Today we pause like the two astronauts 50 years ago. We take a moment as Buzz Aldrin said to each give thanks in our own way. He was so right to do this because that’s what exactly Eucharist means – to give thanks. But what exactly are we giving thanks for?
A few months before the crew of Apollo 8 had been the very first people to orbit the moon. What words could they use that would do justice to the occasion. In all the writings of the world, in all the books of humanity, there was only one reading that made sense.
“In the beginning God created the heavens and the earth.” Genesis 1. This is our reading today too. Those early space pioneers had simply read the first chapter of the Bible, the act of Creation, as they first saw earth from space. And what did they see when they came around the dark side of the moon? What was it that greeted them? (Earthrise)
But the Genesis Bible passage makes a very clear point. In one small chapter it makes the same point not once, not twice, but five times. God makes night and day, God makes the waters, God makes the dry land and then God reflects on what’s happened: verse 10 “And God saw that it was good.” God makes the plants and again in verse 12 God reflects, “And God saw that it was good.” God makes the seasons spring and winter; God makes the days and in verse 18 “God saw that it was good.” God makes the living creatures verse 25. By now you may have spotted a pattern “And God saw that it was good.”
Finally, God makes you and me, “Let us make them in our image and likeness.” God declares, “And then God saw,” and here is a change “God saw that indeed it was very good.”
Creation is good. The clouds and the teaming oceans are good. The stars, the sun, the air we breathe, the butterflies and the panda’s in the zoo. It’s all good.
That’s the answer. We gather to give thanks today for Spring, for Creation – because it’s good.
And we are all created in the image and likeness of God, uniquely ourselves.

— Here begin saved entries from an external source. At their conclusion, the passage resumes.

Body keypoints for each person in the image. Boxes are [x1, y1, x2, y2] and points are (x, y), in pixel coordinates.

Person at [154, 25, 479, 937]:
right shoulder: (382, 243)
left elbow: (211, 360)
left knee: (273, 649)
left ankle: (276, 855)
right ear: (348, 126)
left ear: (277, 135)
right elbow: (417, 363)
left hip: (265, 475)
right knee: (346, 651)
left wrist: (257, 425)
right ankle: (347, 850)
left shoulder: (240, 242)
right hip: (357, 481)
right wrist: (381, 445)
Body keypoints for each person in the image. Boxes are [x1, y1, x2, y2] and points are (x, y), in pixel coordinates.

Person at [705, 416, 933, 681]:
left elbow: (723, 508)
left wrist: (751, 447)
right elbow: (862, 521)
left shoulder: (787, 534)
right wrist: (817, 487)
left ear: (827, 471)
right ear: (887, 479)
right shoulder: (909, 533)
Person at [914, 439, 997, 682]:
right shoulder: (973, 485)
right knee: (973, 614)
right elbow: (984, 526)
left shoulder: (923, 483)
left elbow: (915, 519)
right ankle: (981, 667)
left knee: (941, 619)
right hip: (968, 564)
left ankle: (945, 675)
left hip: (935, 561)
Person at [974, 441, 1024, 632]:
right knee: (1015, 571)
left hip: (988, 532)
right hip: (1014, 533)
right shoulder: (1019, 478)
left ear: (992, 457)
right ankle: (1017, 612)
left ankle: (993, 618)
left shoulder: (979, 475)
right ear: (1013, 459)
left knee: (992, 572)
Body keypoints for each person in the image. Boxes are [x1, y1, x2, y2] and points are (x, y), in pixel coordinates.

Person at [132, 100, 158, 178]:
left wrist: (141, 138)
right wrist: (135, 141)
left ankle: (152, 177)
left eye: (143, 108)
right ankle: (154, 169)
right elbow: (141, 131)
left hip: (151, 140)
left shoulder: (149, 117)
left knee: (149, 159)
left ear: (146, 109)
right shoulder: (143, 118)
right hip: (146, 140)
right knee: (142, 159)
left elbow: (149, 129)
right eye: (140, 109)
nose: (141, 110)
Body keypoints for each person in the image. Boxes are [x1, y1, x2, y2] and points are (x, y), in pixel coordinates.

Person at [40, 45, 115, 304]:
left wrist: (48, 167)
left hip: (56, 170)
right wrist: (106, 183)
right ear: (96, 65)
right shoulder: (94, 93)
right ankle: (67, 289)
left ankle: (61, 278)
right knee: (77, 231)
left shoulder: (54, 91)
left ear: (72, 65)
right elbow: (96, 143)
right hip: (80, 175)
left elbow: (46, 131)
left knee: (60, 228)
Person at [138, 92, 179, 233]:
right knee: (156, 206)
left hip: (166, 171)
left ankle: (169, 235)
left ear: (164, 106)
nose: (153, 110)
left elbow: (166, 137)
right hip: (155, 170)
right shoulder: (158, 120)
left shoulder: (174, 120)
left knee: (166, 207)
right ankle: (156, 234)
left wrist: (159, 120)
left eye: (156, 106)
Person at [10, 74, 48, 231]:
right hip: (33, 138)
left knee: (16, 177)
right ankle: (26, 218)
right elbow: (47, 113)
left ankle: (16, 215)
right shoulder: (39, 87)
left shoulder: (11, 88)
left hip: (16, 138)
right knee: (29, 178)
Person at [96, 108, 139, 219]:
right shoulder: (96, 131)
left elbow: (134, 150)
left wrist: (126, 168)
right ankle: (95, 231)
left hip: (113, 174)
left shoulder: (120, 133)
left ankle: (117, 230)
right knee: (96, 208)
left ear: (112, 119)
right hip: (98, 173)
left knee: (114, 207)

We give thanks today because Creation is good, and God is good. And God has made us wonderfully and we are very good.
How difficult it is for us to say and how difficult that is for us to believe that we are good. We have been conditioned to believe that we are no good. We tell ourselves with the help of so much advertising all sorts of self-defeating massage. “I’m no good”, “I’m ugly”, “I’m stupid”, “I’m whatever”. It’s as if we really believe that, when we were made by the Divine Potter, we were somehow rejected and then thrown into the seconds’ basket for cups with no handles and teapots that won’t pour, or that God was having a Friday on the production line when He made us.
On this Father’s Day we remember that sometimes we even set up parenting as a competition. You, like me, must have been to those dinner parties where people are playing competitive parenting. It starts innocently enough, someone says, “My son is doing well at kindergarten.” And then it begins, “Well my daughter is top of her class in maths,” and before you know it, someone has a son with the Nobel Peace Prize, a PhD from Yale, and has invented a cure for cancer.
Good parenting is never a competition. There is no such thing as a perfect parent. Parenting is much more an art form than a science. We simply offer love, we offer encouragement.
Like God, the Divine Potter, our task as parents is simply to bring out the child’s potential. It is God who ultimately brings out the best version of us.
Today I want to invite you, as you come to communion, to come as Buzz Aldrin did all those years ago. Pause; come and give thanks. Give thanks for the spring, for God’s gift of new life. Come and give thanks for the goodness of creation. Come and give thanks each in our own way that we have been made ‘very good’, in the image and likeness of God.
Come. And let gratitude and goodness fill your whole being.